Provided data:

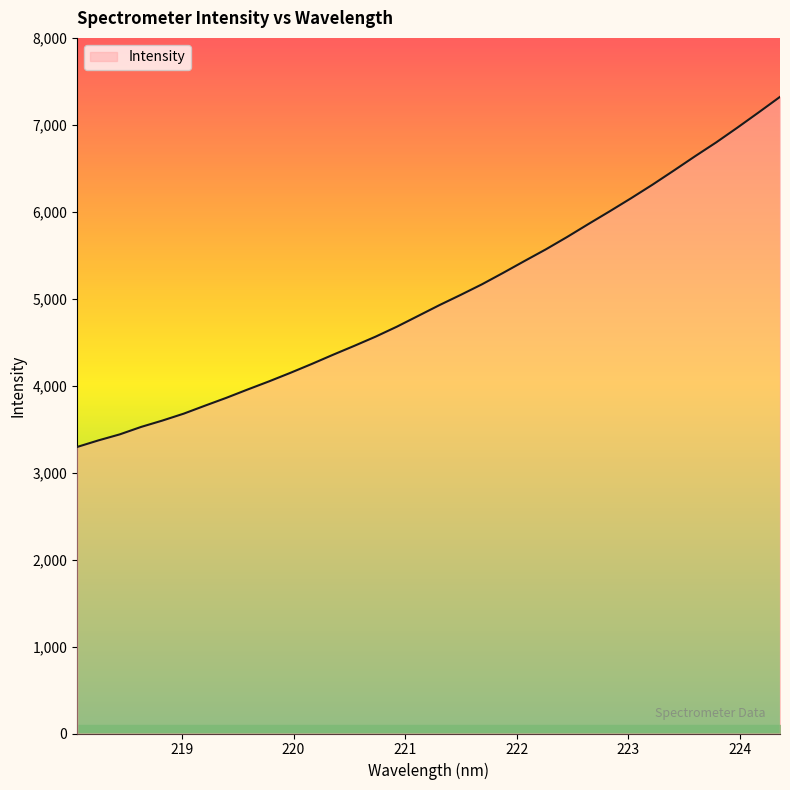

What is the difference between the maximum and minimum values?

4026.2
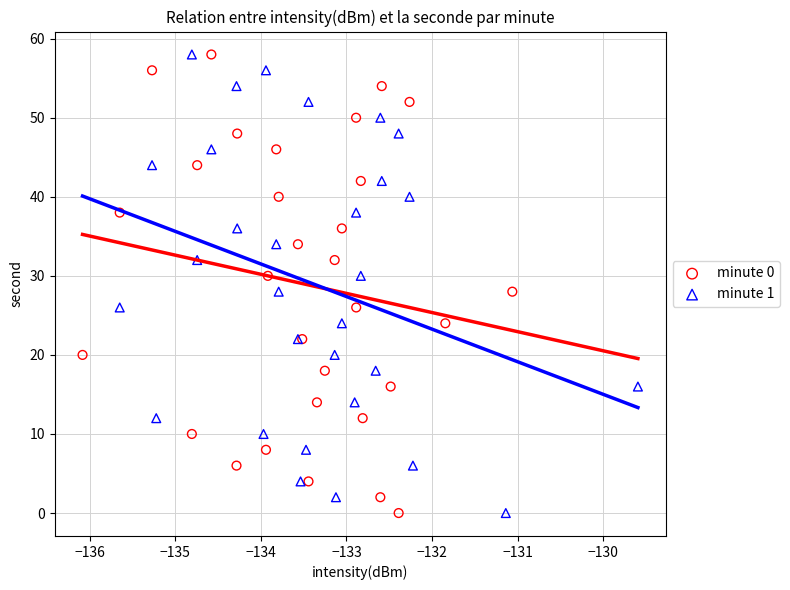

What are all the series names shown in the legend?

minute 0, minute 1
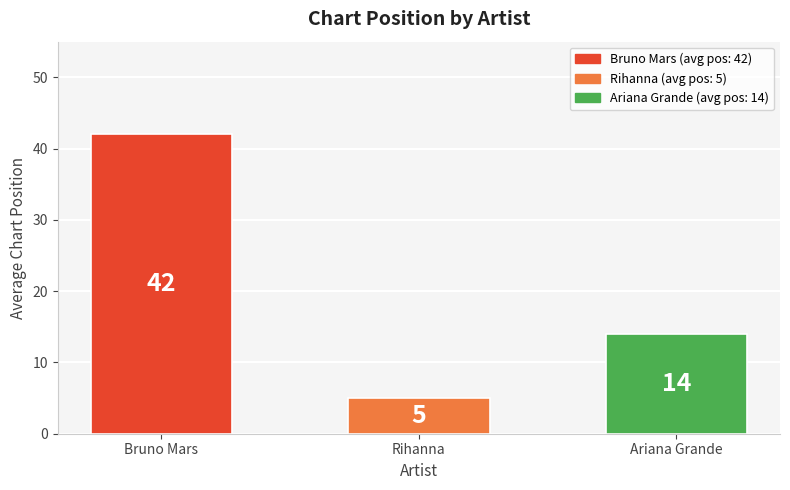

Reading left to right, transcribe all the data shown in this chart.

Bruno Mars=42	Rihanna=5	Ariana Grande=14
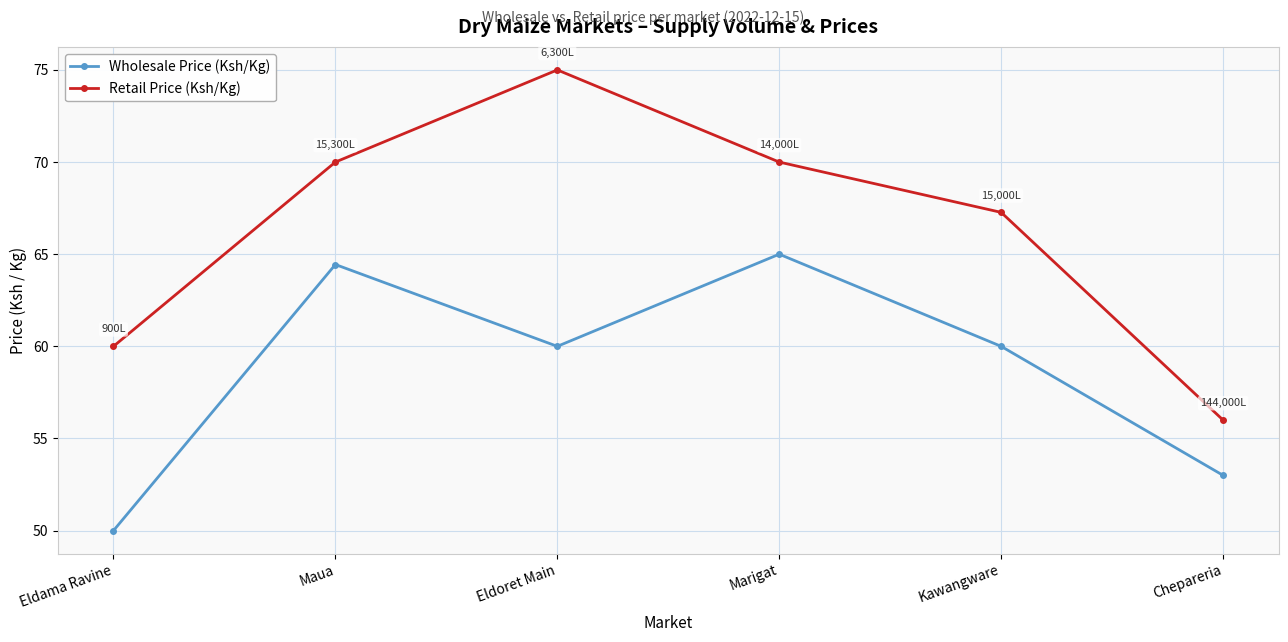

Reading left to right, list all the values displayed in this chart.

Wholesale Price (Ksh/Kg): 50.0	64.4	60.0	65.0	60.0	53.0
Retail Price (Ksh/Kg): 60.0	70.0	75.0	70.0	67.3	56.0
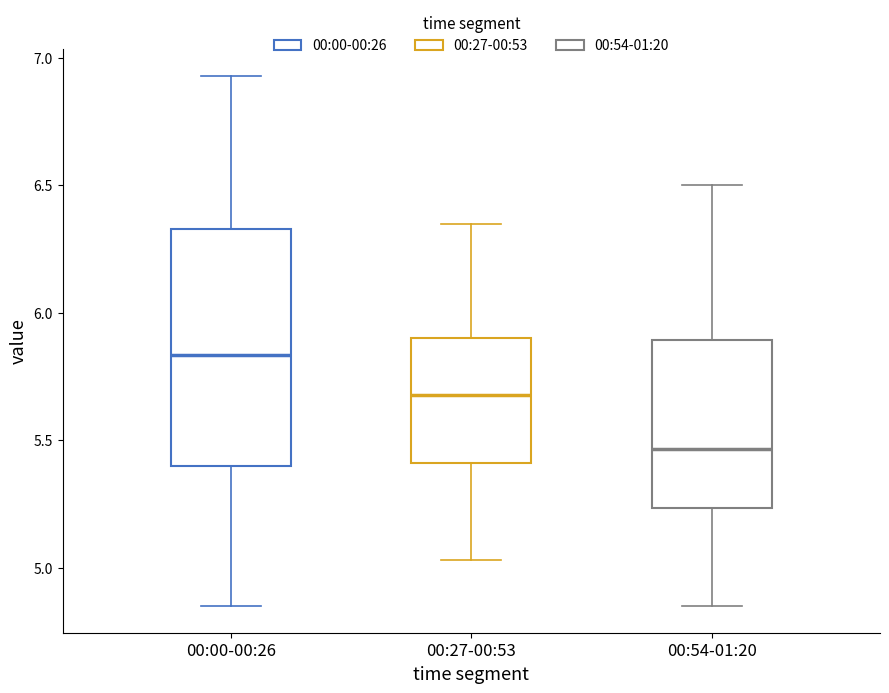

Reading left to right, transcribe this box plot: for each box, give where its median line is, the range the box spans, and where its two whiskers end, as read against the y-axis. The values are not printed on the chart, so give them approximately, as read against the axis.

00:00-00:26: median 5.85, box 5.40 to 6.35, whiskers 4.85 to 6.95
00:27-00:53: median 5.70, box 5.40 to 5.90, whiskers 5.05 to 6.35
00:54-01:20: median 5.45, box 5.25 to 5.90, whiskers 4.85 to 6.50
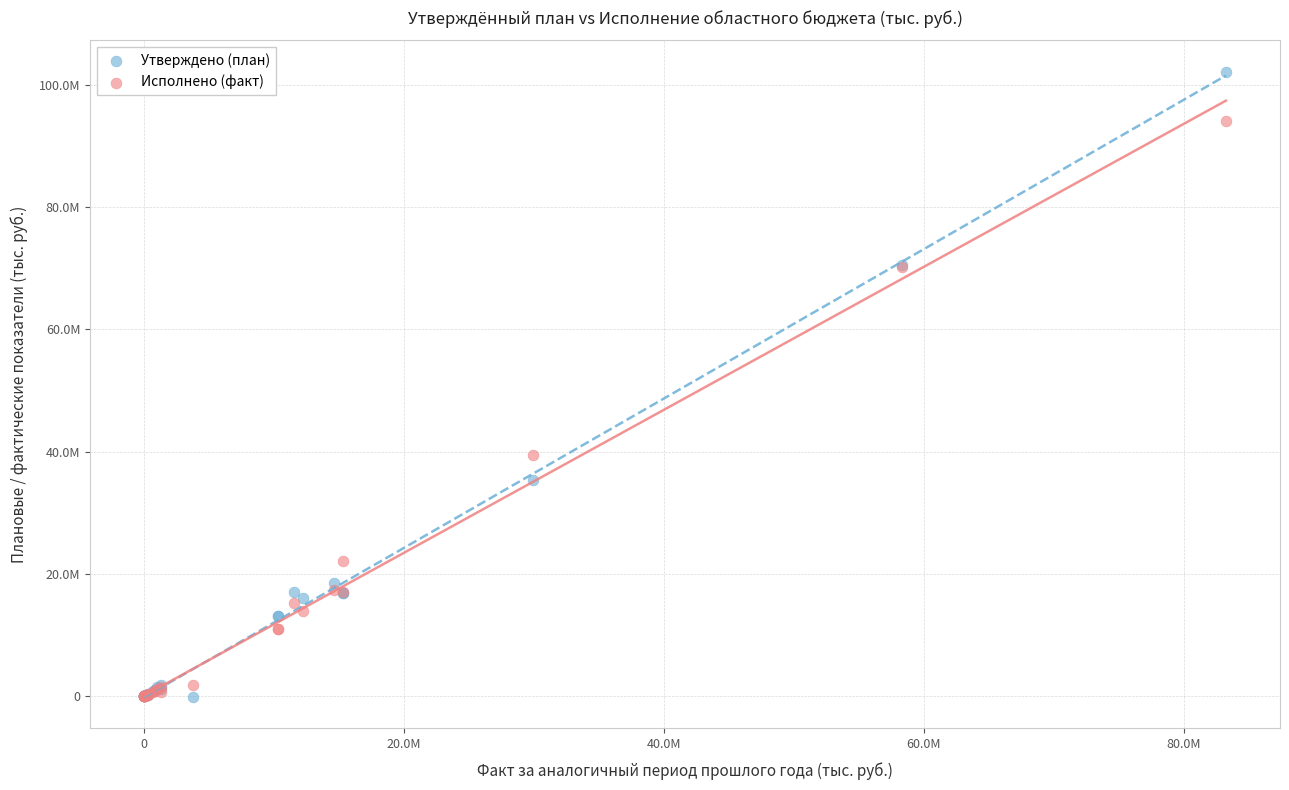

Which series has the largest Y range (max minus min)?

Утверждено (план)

Exercise brief:
Can you reproduce the material above from the line containing "Which series has" through the end, substituting "smallest" for "largest" and leaving everything else unchanged?

Your response:
Which series has the smallest Y range (max minus min)?

Утверждено (план)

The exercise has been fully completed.